Rumours of the death of the great Colombian novelist Gabriel García Márquez have been, in the immortal words of Mark Twain, greatly exaggerated.
Magical realist Márquez won the Nobel prize for literature in 1982 for “his novels and short stories, in which the fantastic and the realistic are combined in a richly composed world of imagination, reflecting a continent’s life and conflicts”. Yesterday evening a Twitter account purporting to belong to the Italian author and academic Umberto Eco stated: “Gabriel García Márquez dies. I received the news now from New York.” Writer Mario Vargas Llosa and Márquez’s family confirmed the news, according to the account, which “will be officially announced by the sister Aida and by publishers in few hours”.

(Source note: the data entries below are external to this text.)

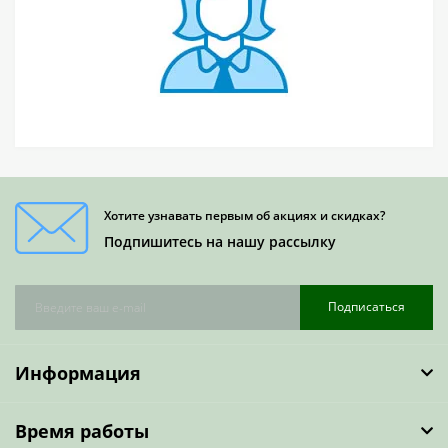
Хотите узнавать первым об акциях и скидках?
Подпишитесь на нашу рассылку
Подписаться
Информация
Время работы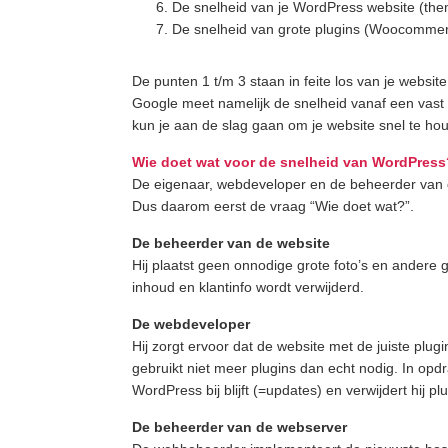
De snelheid van je WordPress website (the
De snelheid van grote plugins (Woocommer
De punten 1 t/m 3 staan in feite los van je websit
Google meet namelijk de snelheid vanaf een vast 
kun je aan de slag gaan om je website snel te ho
Wie doet wat voor de snelheid van WordPress
De eigenaar, webdeveloper en de beheerder van de
Dus daarom eerst de vraag “Wie doet wat?”.
De beheerder van de website
Hij plaatst geen onnodige grote foto’s en andere 
inhoud en klantinfo wordt verwijderd.
De webdeveloper
Hij zorgt ervoor dat de website met de juiste plug
gebruikt niet meer plugins dan echt nodig. In opd
WordPress bij blijft (=updates) en verwijdert hij pl
De beheerder van de webserver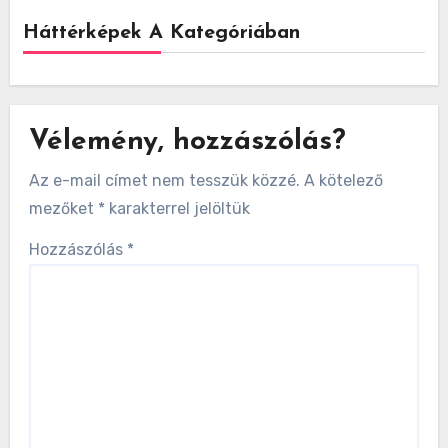
Háttérképek A Kategóriában
Vélemény, hozzászólás?
Az e-mail címet nem tesszük közzé.
A kötelező
mezőket
*
karakterrel jelöltük
Hozzászólás
*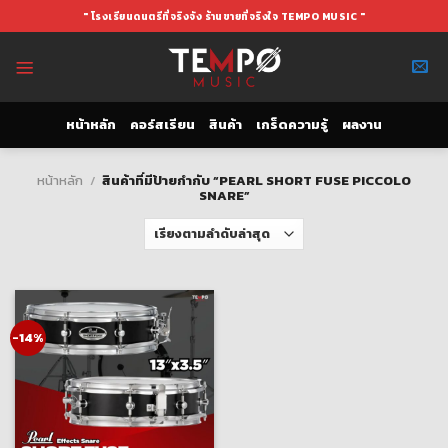
Skip
" โรงเรียนดนตรีที่จริงจัง ร้านขายที่จริงใจ TEMPO MUSIC "
to
content
หน้าหลัก
คอร์สเรียน
สินค้า
เกร็ดความรู้
ผลงาน
หน้าหลัก
/
สินค้าที่มีป้ายกำกับ “PEARL SHORT FUSE PICCOLO
SNARE”
-14%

With the Eco account followed by almost 2,000 people, the news quickly spread and literary social media went into mourning – until doubts started to surface about its veracity. The Eco account has not been verified by Twitter as belonging to The Name of the Rose author, and its tweets were eventually dismissed as a hoax. “What if we said Umberto Eco died? A false account,” tweeted the apparent – although not verified – account of the 85-year-old Márquez himself, @ElGabo. Jaime Abello Banfi, director of the Gabriel García Márquez Foundation, also denied the rumours, while Reuters’ Mexico correspondent Cyntia Barrera Diaz said a colleague had spoken with the Colombian ambassador to Mexico, and Márquez was in Los Angeles visiting family.
“Don’t be upset about Twitter circulating rumours of Gabriel García Márquez’s demise – this is exactly how magical realism works,” said New York Times journalist Michael Roston. “Looks like the García Márquez news is hoax. What bastards. Chronicle of a Death Foretweeted …” said author Stephanie Merritt, referencing Márquez’s novel Chronicle of a Death Foretold.
Márquez is just the latest victim of the so-called Twitter death-rumour mill, joining Pope Benedict XVI, Fidel Castro and Pedro Almodóvar. Many of the hoaxes were instigated by the Italian schoolteacher Tommaso De Benedetti, who has also been linked to the fake Eco account. “Social media is the most unverifiable information source in the world but the news media believes it because of its need for speed,” De Benedetti told the Guardian in March.